From the records below, extract every line from the first one through the line that contains "Завантажити", reproducing each one word for word, with both of those lines included.

****

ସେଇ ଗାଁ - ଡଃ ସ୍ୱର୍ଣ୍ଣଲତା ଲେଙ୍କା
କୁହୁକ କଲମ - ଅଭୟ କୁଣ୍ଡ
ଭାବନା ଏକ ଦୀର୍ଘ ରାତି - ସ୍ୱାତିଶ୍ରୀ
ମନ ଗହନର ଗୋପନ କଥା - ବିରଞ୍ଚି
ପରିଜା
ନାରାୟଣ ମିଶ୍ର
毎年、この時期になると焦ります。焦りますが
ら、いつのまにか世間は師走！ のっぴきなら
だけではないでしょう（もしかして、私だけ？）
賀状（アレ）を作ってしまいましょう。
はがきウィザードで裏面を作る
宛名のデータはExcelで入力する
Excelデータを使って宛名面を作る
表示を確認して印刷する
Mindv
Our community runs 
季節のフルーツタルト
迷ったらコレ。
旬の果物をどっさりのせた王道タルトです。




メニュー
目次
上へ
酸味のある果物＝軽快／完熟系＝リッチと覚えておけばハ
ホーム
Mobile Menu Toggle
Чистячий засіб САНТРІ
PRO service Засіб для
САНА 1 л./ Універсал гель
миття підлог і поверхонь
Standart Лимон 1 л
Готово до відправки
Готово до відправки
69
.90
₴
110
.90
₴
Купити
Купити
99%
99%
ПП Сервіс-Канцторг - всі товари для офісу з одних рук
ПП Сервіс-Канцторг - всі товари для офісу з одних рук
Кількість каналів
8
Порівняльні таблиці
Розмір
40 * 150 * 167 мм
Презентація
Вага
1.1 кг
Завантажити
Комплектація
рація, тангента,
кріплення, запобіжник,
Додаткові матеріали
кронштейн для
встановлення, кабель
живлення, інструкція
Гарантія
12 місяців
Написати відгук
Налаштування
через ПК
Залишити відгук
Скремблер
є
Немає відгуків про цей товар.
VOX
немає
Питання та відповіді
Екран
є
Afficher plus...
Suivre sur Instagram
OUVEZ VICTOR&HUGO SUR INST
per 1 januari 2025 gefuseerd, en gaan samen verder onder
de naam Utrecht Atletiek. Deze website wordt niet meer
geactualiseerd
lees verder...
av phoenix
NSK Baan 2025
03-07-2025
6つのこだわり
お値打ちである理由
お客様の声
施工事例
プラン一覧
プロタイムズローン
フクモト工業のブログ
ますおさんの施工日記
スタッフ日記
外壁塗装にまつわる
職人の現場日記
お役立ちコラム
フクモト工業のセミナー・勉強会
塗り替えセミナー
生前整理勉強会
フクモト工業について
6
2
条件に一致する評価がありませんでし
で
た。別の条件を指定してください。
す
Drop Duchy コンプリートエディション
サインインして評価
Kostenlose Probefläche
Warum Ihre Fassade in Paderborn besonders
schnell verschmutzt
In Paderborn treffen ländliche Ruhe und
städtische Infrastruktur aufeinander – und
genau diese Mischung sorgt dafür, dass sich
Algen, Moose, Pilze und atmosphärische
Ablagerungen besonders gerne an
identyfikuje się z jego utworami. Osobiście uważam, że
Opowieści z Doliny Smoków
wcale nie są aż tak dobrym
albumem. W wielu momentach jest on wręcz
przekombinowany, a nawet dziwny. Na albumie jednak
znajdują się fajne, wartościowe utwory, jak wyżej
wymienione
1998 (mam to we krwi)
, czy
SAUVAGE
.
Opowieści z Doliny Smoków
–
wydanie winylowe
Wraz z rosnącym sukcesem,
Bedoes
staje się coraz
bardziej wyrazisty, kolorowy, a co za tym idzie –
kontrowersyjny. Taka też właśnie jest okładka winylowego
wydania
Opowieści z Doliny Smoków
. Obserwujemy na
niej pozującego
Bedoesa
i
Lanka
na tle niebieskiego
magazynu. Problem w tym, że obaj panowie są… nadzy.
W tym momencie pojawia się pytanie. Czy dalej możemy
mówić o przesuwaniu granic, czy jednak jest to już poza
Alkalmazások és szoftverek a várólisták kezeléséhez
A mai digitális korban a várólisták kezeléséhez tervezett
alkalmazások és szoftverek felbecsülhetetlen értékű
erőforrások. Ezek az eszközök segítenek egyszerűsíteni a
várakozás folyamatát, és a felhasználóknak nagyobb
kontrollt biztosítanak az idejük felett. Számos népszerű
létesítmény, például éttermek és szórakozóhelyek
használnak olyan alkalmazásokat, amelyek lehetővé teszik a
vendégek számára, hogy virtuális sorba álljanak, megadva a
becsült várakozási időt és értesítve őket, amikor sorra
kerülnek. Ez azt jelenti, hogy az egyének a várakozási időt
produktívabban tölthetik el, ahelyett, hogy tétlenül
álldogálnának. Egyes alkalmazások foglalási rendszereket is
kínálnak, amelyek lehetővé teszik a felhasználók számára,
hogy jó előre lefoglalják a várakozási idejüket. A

****

Exercise answer:
ସେଇ ଗାଁ - ଡଃ ସ୍ୱର୍ଣ୍ଣଲତା ଲେଙ୍କା
କୁହୁକ କଲମ - ଅଭୟ କୁଣ୍ଡ
ଭାବନା ଏକ ଦୀର୍ଘ ରାତି - ସ୍ୱାତିଶ୍ରୀ
ମନ ଗହନର ଗୋପନ କଥା - ବିରଞ୍ଚି
ପରିଜା
ନାରାୟଣ ମିଶ୍ର
毎年、この時期になると焦ります。焦りますが
ら、いつのまにか世間は師走！ のっぴきなら
だけではないでしょう（もしかして、私だけ？）
賀状（アレ）を作ってしまいましょう。
はがきウィザードで裏面を作る
宛名のデータはExcelで入力する
Excelデータを使って宛名面を作る
表示を確認して印刷する
Mindv
Our community runs 
季節のフルーツタルト
迷ったらコレ。
旬の果物をどっさりのせた王道タルトです。




メニュー
目次
上へ
酸味のある果物＝軽快／完熟系＝リッチと覚えておけばハ
ホーム
Mobile Menu Toggle
Чистячий засіб САНТРІ
PRO service Засіб для
САНА 1 л./ Універсал гель
миття підлог і поверхонь
Standart Лимон 1 л
Готово до відправки
Готово до відправки
69
.90
₴
110
.90
₴
Купити
Купити
99%
99%
ПП Сервіс-Канцторг - всі товари для офісу з одних рук
ПП Сервіс-Канцторг - всі товари для офісу з одних рук
Кількість каналів
8
Порівняльні таблиці
Розмір
40 * 150 * 167 мм
Презентація
Вага
1.1 кг
Завантажити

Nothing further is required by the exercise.